*Dataset entries:*
-=-=-

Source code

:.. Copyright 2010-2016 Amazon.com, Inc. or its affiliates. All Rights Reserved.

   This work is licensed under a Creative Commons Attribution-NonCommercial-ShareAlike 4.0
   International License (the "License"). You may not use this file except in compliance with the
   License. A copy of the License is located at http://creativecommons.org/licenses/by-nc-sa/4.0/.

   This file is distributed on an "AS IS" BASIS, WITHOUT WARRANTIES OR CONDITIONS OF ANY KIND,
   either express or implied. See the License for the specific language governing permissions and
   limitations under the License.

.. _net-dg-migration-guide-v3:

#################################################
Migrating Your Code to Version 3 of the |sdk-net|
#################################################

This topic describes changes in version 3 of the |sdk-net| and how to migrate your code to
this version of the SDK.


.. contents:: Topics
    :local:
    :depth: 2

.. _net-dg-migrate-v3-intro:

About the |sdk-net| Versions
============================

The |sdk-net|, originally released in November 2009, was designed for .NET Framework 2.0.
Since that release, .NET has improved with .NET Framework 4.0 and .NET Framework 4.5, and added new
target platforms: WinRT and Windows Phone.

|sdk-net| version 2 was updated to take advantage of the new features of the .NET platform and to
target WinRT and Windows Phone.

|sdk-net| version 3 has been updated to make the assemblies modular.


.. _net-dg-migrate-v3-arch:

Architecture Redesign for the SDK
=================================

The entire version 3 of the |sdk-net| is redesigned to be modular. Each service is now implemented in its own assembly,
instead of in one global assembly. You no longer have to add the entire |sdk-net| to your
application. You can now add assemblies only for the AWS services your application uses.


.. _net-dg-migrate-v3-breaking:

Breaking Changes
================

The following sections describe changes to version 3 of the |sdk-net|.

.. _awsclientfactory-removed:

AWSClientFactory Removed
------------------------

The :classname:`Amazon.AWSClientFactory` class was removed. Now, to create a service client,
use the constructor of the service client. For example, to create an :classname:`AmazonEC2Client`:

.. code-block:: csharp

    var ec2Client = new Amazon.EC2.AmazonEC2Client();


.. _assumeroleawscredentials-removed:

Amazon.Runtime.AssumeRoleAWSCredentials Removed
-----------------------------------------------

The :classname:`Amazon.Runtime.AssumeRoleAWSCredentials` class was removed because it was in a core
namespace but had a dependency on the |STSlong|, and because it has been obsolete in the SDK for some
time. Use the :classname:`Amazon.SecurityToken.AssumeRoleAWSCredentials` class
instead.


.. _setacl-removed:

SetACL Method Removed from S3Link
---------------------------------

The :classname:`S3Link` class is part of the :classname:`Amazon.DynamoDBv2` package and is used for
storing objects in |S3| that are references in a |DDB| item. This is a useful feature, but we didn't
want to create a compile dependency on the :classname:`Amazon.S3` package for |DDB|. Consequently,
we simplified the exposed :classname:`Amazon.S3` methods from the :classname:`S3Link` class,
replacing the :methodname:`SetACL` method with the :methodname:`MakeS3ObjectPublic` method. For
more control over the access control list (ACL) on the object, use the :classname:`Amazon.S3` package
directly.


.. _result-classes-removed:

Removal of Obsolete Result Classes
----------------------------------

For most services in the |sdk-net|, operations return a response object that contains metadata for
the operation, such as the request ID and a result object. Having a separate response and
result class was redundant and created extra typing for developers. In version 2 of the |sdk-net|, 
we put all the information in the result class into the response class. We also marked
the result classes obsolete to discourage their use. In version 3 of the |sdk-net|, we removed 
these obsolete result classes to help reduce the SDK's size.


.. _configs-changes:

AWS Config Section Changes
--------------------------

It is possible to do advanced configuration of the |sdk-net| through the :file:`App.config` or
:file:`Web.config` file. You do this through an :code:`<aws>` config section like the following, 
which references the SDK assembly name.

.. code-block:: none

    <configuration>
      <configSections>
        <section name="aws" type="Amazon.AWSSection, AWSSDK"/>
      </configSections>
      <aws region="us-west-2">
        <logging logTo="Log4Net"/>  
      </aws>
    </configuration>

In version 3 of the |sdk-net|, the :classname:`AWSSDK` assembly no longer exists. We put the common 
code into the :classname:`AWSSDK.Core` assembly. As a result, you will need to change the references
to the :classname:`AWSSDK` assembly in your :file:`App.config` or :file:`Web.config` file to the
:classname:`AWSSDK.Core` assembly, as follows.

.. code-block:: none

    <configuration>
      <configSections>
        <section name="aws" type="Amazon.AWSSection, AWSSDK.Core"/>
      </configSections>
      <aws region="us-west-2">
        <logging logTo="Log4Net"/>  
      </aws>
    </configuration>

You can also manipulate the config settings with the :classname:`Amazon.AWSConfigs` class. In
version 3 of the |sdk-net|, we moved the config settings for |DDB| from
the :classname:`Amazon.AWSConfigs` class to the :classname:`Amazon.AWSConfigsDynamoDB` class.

-=-=-

*REQUIRED ACTION:* Extract every record. Keep wording exact.

*TASK ANSWER:*
Source code

:.. Copyright 2010-2016 Amazon.com, Inc. or its affiliates. All Rights Reserved.

   This work is licensed under a Creative Commons Attribution-NonCommercial-ShareAlike 4.0
   International License (the "License"). You may not use this file except in compliance with the
   License. A copy of the License is located at http://creativecommons.org/licenses/by-nc-sa/4.0/.

   This file is distributed on an "AS IS" BASIS, WITHOUT WARRANTIES OR CONDITIONS OF ANY KIND,
   either express or implied. See the License for the specific language governing permissions and
   limitations under the License.

.. _net-dg-migration-guide-v3:

#################################################
Migrating Your Code to Version 3 of the |sdk-net|
#################################################

This topic describes changes in version 3 of the |sdk-net| and how to migrate your code to
this version of the SDK.


.. contents:: Topics
    :local:
    :depth: 2

.. _net-dg-migrate-v3-intro:

About the |sdk-net| Versions
============================

The |sdk-net|, originally released in November 2009, was designed for .NET Framework 2.0.
Since that release, .NET has improved with .NET Framework 4.0 and .NET Framework 4.5, and added new
target platforms: WinRT and Windows Phone.

|sdk-net| version 2 was updated to take advantage of the new features of the .NET platform and to
target WinRT and Windows Phone.

|sdk-net| version 3 has been updated to make the assemblies modular.


.. _net-dg-migrate-v3-arch:

Architecture Redesign for the SDK
=================================

The entire version 3 of the |sdk-net| is redesigned to be modular. Each service is now implemented in its own assembly,
instead of in one global assembly. You no longer have to add the entire |sdk-net| to your
application. You can now add assemblies only for the AWS services your application uses.


.. _net-dg-migrate-v3-breaking:

Breaking Changes
================

The following sections describe changes to version 3 of the |sdk-net|.

.. _awsclientfactory-removed:

AWSClientFactory Removed
------------------------

The :classname:`Amazon.AWSClientFactory` class was removed. Now, to create a service client,
use the constructor of the service client. For example, to create an :classname:`AmazonEC2Client`:

.. code-block:: csharp

    var ec2Client = new Amazon.EC2.AmazonEC2Client();


.. _assumeroleawscredentials-removed:

Amazon.Runtime.AssumeRoleAWSCredentials Removed
-----------------------------------------------

The :classname:`Amazon.Runtime.AssumeRoleAWSCredentials` class was removed because it was in a core
namespace but had a dependency on the |STSlong|, and because it has been obsolete in the SDK for some
time. Use the :classname:`Amazon.SecurityToken.AssumeRoleAWSCredentials` class
instead.


.. _setacl-removed:

SetACL Method Removed from S3Link
---------------------------------

The :classname:`S3Link` class is part of the :classname:`Amazon.DynamoDBv2` package and is used for
storing objects in |S3| that are references in a |DDB| item. This is a useful feature, but we didn't
want to create a compile dependency on the :classname:`Amazon.S3` package for |DDB|. Consequently,
we simplified the exposed :classname:`Amazon.S3` methods from the :classname:`S3Link` class,
replacing the :methodname:`SetACL` method with the :methodname:`MakeS3ObjectPublic` method. For
more control over the access control list (ACL) on the object, use the :classname:`Amazon.S3` package
directly.


.. _result-classes-removed:

Removal of Obsolete Result Classes
----------------------------------

For most services in the |sdk-net|, operations return a response object that contains metadata for
the operation, such as the request ID and a result object. Having a separate response and
result class was redundant and created extra typing for developers. In version 2 of the |sdk-net|, 
we put all the information in the result class into the response class. We also marked
the result classes obsolete to discourage their use. In version 3 of the |sdk-net|, we removed 
these obsolete result classes to help reduce the SDK's size.


.. _configs-changes:

AWS Config Section Changes
--------------------------

It is possible to do advanced configuration of the |sdk-net| through the :file:`App.config` or
:file:`Web.config` file. You do this through an :code:`<aws>` config section like the following, 
which references the SDK assembly name.

.. code-block:: none

    <configuration>
      <configSections>
        <section name="aws" type="Amazon.AWSSection, AWSSDK"/>
      </configSections>
      <aws region="us-west-2">
        <logging logTo="Log4Net"/>  
      </aws>
    </configuration>

In version 3 of the |sdk-net|, the :classname:`AWSSDK` assembly no longer exists. We put the common 
code into the :classname:`AWSSDK.Core` assembly. As a result, you will need to change the references
to the :classname:`AWSSDK` assembly in your :file:`App.config` or :file:`Web.config` file to the
:classname:`AWSSDK.Core` assembly, as follows.

.. code-block:: none

    <configuration>
      <configSections>
        <section name="aws" type="Amazon.AWSSection, AWSSDK.Core"/>
      </configSections>
      <aws region="us-west-2">
        <logging logTo="Log4Net"/>  
      </aws>
    </configuration>

You can also manipulate the config settings with the :classname:`Amazon.AWSConfigs` class. In
version 3 of the |sdk-net|, we moved the config settings for |DDB| from
the :classname:`Amazon.AWSConfigs` class to the :classname:`Amazon.AWSConfigsDynamoDB` class.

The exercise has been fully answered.